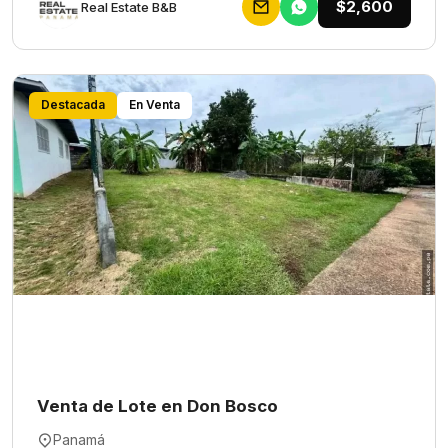
$2,600
Rеаl Еstаtе В&В
Destacada
En Venta
Venta de Lote en Don Bosco
Panamá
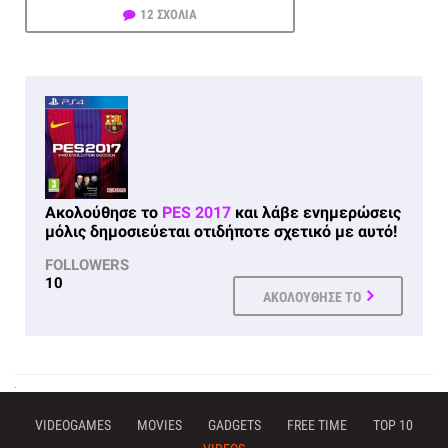
12 ΣΧΟΛΙΑ
Ακολούθησε το
PES 2017
και λάβε ενημερώσεις
μόλις δημοσιεύεται οτιδήποτε σχετικό με αυτό!
FOLLOWERS
10
ΑΚΟΛΟΥΘΗΣΕ ΤΟ
VIDEOGAMES
MOVIES
GADGETS
FREE TIME
TOP 10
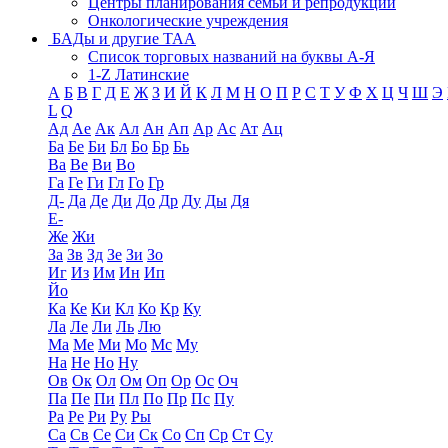
Центры планирования семьи и репродукции
Онкологические учреждения
БАДы и другие ТАА
Список торговых названий на буквы А-Я
1-Z Латинские
А
Б
В
Г
Д
Е
Ж
З
И
Й
К
Л
М
Н
О
П
Р
С
Т
У
Ф
Х
Ц
Ч
Ш
Э
L
Q
Ад
Ае
Ак
Ал
Ан
Ап
Ар
Ас
Ат
Ац
Ба
Бе
Би
Бл
Бо
Бр
Бь
Ва
Ве
Ви
Во
Га
Ге
Ги
Гл
Го
Гр
Д-
Да
Де
Ди
До
Др
Ду
Ды
Дя
Е-
Же
Жи
За
Зв
Зд
Зе
Зи
Зо
Иг
Из
Им
Ин
Ип
Йо
Ка
Ке
Ки
Кл
Ко
Кр
Ку
Ла
Ле
Ли
Ль
Лю
Ма
Ме
Ми
Мо
Мс
Му
На
Не
Но
Ну
Ов
Ок
Ол
Ом
Оп
Ор
Ос
Оч
Па
Пе
Пи
Пл
По
Пр
Пс
Пу
Ра
Ре
Ри
Ру
Ры
Са
Св
Се
Си
Ск
Со
Сп
Ср
Ст
Су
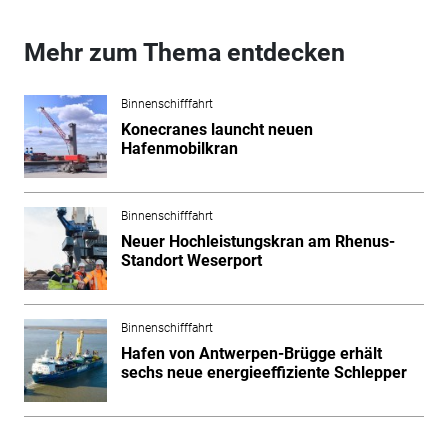
Mehr zum Thema entdecken
Binnenschifffahrt
Konecranes launcht neuen
Hafenmobilkran
Binnenschifffahrt
Neuer Hochleistungskran am Rhenus-
Standort Weserport
Binnenschifffahrt
Hafen von Antwerpen-Brügge erhält
sechs neue energieeffiziente Schlepper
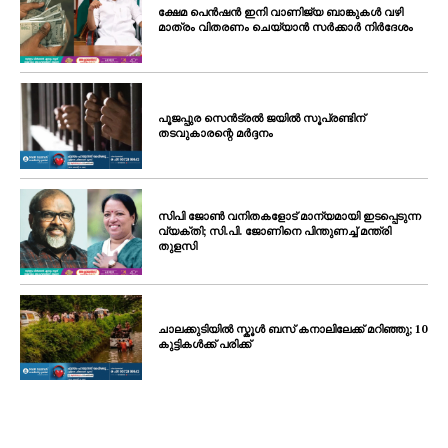
ക്ഷേമ പെൻഷൻ ഇനി വാണിജ്യ ബാങ്കുകൾ വഴി
മാത്രം വിതരണം ചെയ്യാൻ സർക്കാർ നിർദേശം
പൂജപ്പുര സെൻട്രൽ ജയിൽ സൂപ്രണ്ടിന്
തടവുകാരന്റെ മർദ്ദനം
സിപി ജോൺ വനിതകളോട് മാന്യമായി ഇടപ്പെടുന്ന
വ്യക്തി; സി.പി. ജോണിനെ പിന്തുണച്ച് മന്ത്രി
തുളസി
ചാലക്കുടിയിൽ സ്കൂൾ ബസ് കനാലിലേക്ക് മറിഞ്ഞു; 10
കുട്ടികൾക്ക് പരിക്ക്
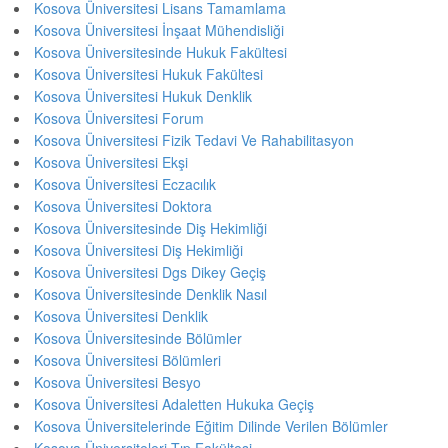
Kosova Üniversitesi Lisans Tamamlama
Kosova Üniversitesi İnşaat Mühendisliği
Kosova Üniversitesinde Hukuk Fakültesi
Kosova Üniversitesi Hukuk Fakültesi
Kosova Üniversitesi Hukuk Denklik
Kosova Üniversitesi Forum
Kosova Üniversitesi Fizik Tedavi Ve Rahabilitasyon
Kosova Üniversitesi Ekşi
Kosova Üniversitesi Eczacılık
Kosova Üniversitesi Doktora
Kosova Üniversitesinde Diş Hekimliği
Kosova Üniversitesi Diş Hekimliği
Kosova Üniversitesi Dgs Dikey Geçiş
Kosova Üniversitesinde Denklik Nasıl
Kosova Üniversitesi Denklik
Kosova Üniversitesinde Bölümler
Kosova Üniversitesi Bölümleri
Kosova Üniversitesi Besyo
Kosova Üniversitesi Adaletten Hukuka Geçiş
Kosova Üniversitelerinde Eğitim Dilinde Verilen Bölümler
Kosova Üniversiteleri Tıp Fakültesi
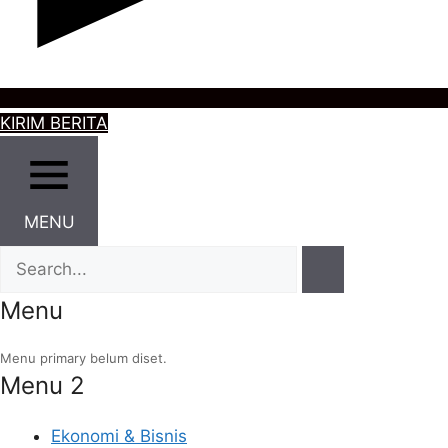
KIRIM BERITA
MENU
Menu
Menu primary belum diset.
Menu 2
Ekonomi & Bisnis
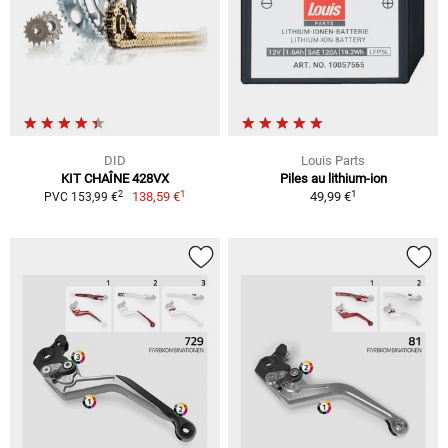
DID
Louis Parts
KIT CHAÎNE 428VX
Piles au lithium-ion
1
1
2
138,59 €
49,99 €
PVC 153,99 €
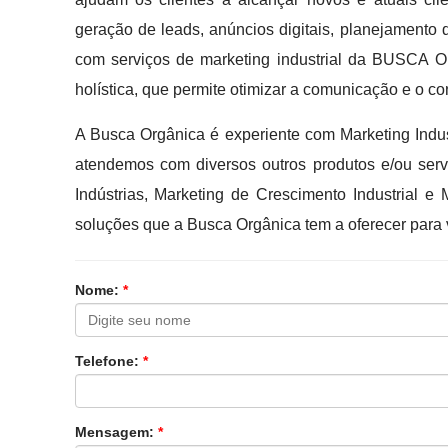
geração de leads, anúncios digitais, planejamento 
com serviços de marketing industrial da BUSCA O
holística, que permite otimizar a comunicação e o co
A Busca Orgânica é experiente com Marketing Indu
atendemos com diversos outros produtos e/ou serv
Indústrias, Marketing de Crescimento Industrial 
soluções que a Busca Orgânica tem a oferecer para
Nome:
*
Telefone:
*
Mensagem:
*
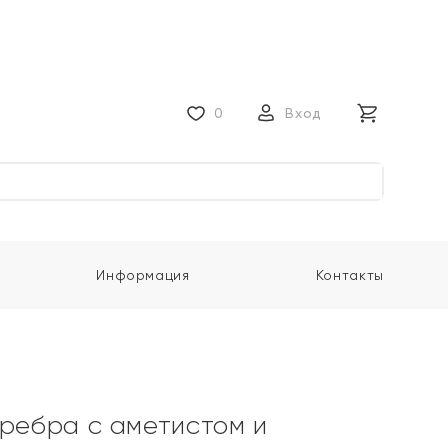
0
Вход
Информация
Контакты
еребра с аметистом и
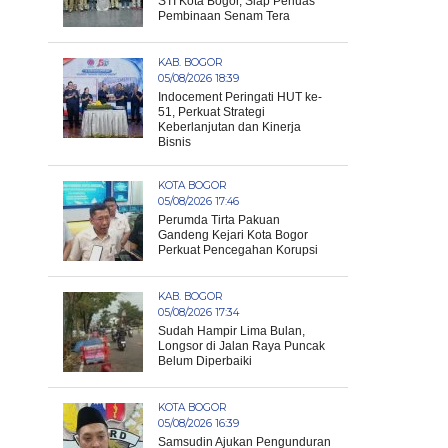
STI Kota Bogor, Siap Perluas
Pembinaan Senam Tera
KAB. BOGOR
05/08/2026 18:39
Indocement Peringati HUT ke-
51, Perkuat Strategi
Keberlanjutan dan Kinerja
Bisnis
KOTA BOGOR
05/08/2026 17:46
Perumda Tirta Pakuan
Gandeng Kejari Kota Bogor
Perkuat Pencegahan Korupsi
KAB. BOGOR
05/08/2026 17:34
Sudah Hampir Lima Bulan,
Longsor di Jalan Raya Puncak
Belum Diperbaiki
KOTA BOGOR
05/08/2026 16:39
Samsudin Ajukan Pengunduran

◇ ◇ ◇

• Problem to solve: Please go through the data above and copy each line containing the word "Üniversitesinde".

• Written response:
Kosova Üniversitesinde Hukuk Fakültesi
Kosova Üniversitesinde Diş Hekimliği
Kosova Üniversitesinde Denklik Nasıl
Kosova Üniversitesinde Bölümler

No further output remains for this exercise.